• Information shown:
_ _ _ _ _

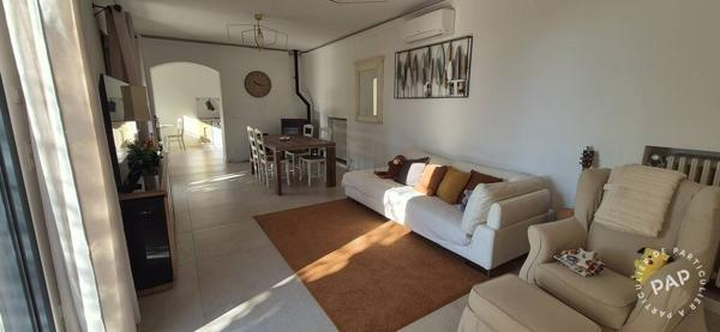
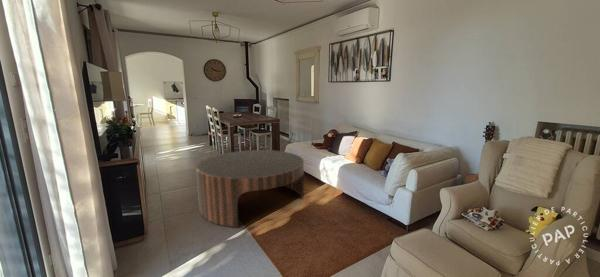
+ coffee table [195,149,305,228]
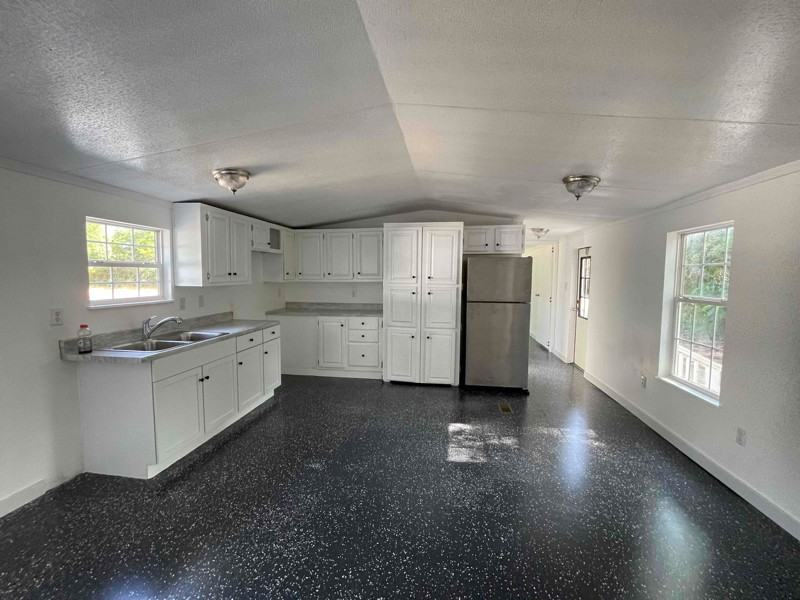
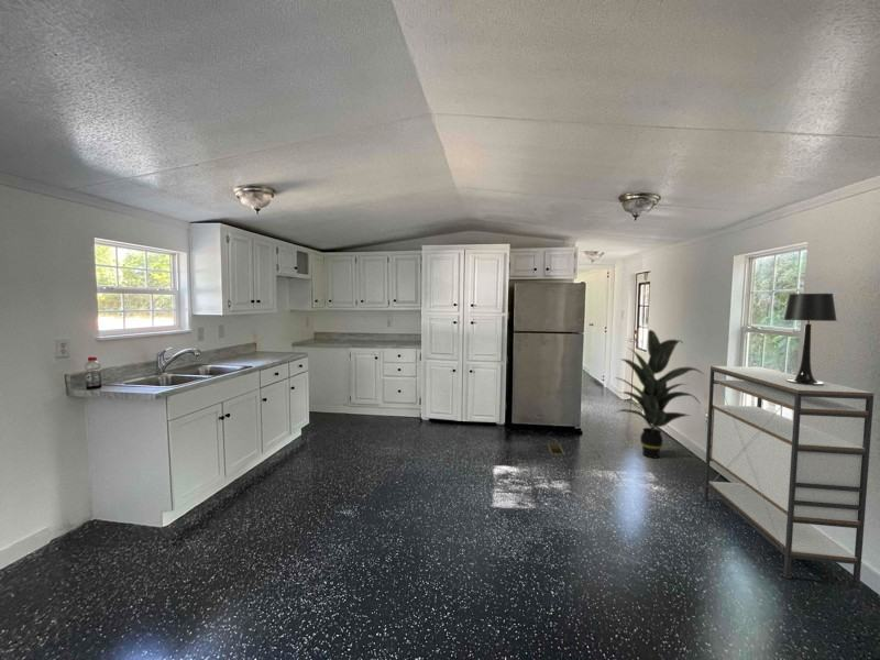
+ shelving unit [702,365,876,587]
+ table lamp [781,293,838,386]
+ indoor plant [615,329,706,459]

_ _ _ _ _

• Exercise: Count each line of the material that includes the string "table", then give only the total.

• Solution for this task: 2